DOZENS of people assembled outside the US embassy in London yesterday to mark the 25th anniversary of the first democratic elections in Haiti.
The event both celebrated the resounding victory of president Jean-Bertrand Aristide in December 1990 and told the United States to “get out of Haiti” amid the country’s 2015 elections.
Feminist author Selma James described her meeting with Mr Aristide and his wife on the day of his election, when she happened to be in Haiti.
“Lavalas, their party, means ‘The Flood’,” Ms James told the crowd. “We saw the flood.
“Hundreds and hundreds of people, most of them young people, crowding into the house — before the car arrived, with the car and after the car — and it was an hour or so before he actually could walk from the car to the front door and always with a smile on his face.
“The first thing that Ms Aristide said to me was: ‘This victory — they can’t take it back’.”
The Global Women’s Strike co-ordinator added that the faces of Haitians “bore the stamp of the revolution as if it happened the day before, in fact, as if it was happening on that day.”
She demanded that the US get its hands off Haiti in 2015, where President Michel Martelly now rules after a second coup that deposed Mr Aristide in 2004.
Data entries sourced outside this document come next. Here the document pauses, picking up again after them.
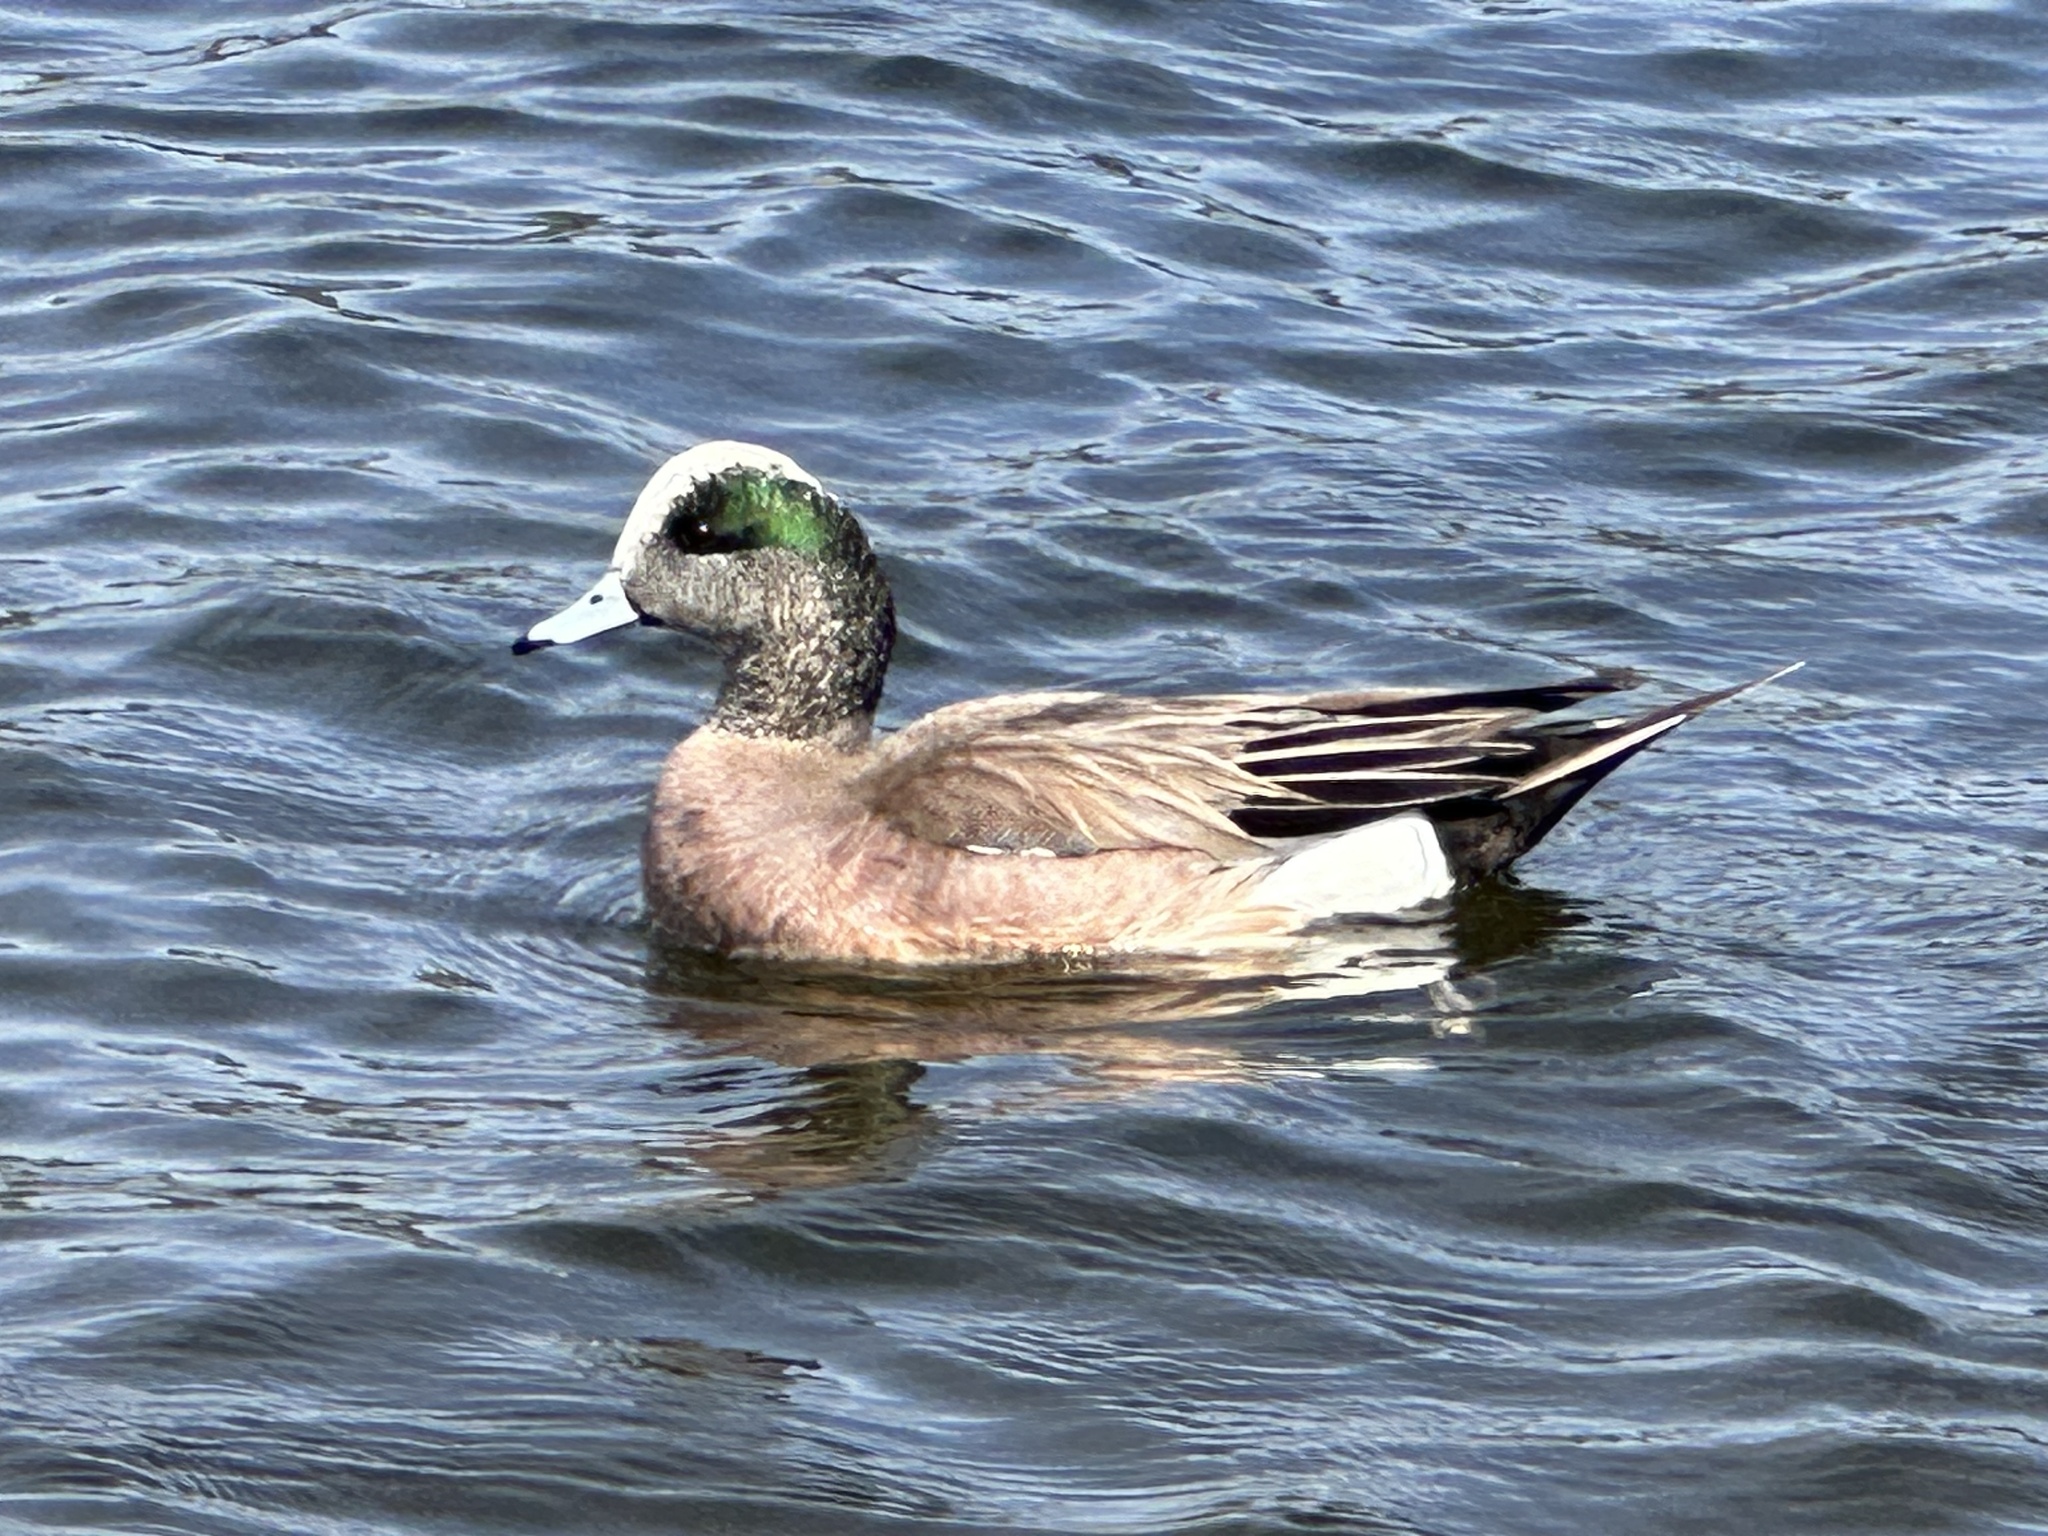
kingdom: Animalia
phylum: Chordata
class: Aves
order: Anseriformes
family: Anatidae
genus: Mareca
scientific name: Mareca americana
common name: American wigeon
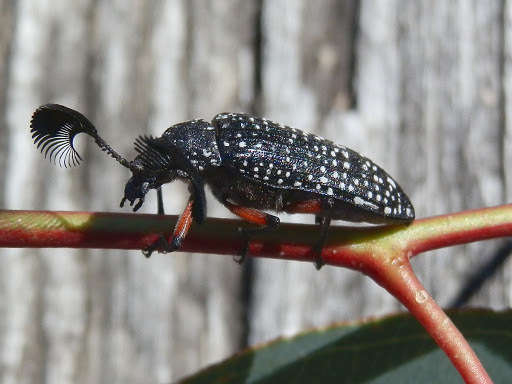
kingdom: Animalia
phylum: Arthropoda
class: Insecta
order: Coleoptera
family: Rhipiceridae
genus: Rhipicera
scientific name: Rhipicera femorata
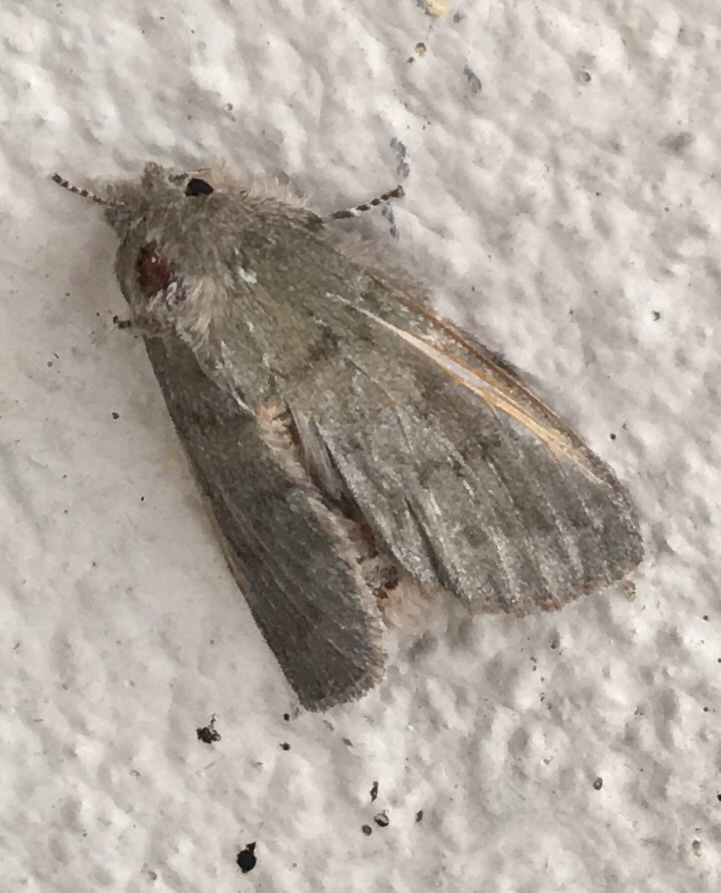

“The debt that we owe to Haiti is an international debt,” Ms James said.
“Defending Haiti, in fighting alongside Haiti, we defend ourselves — we do it for ourselves.”
On the London protest, Global Women’s Strike was accompanied by the All African Women’s Group, the Payday Men’s Network and Caribbean Labour Solidarity (CLS).
“Got to tell the Yankees: Get out of Haiti, get out of the Caribbean, let people have their
destiny,” said CLS president Luke Daniels at the rally.
Haiti’s ongoing parliamentary and presidential elections go into the final round on December 27.
But campaigners have labelled the whole process a sham as the US is accused of having funded the elections with a reported budget of $30 million (£20m).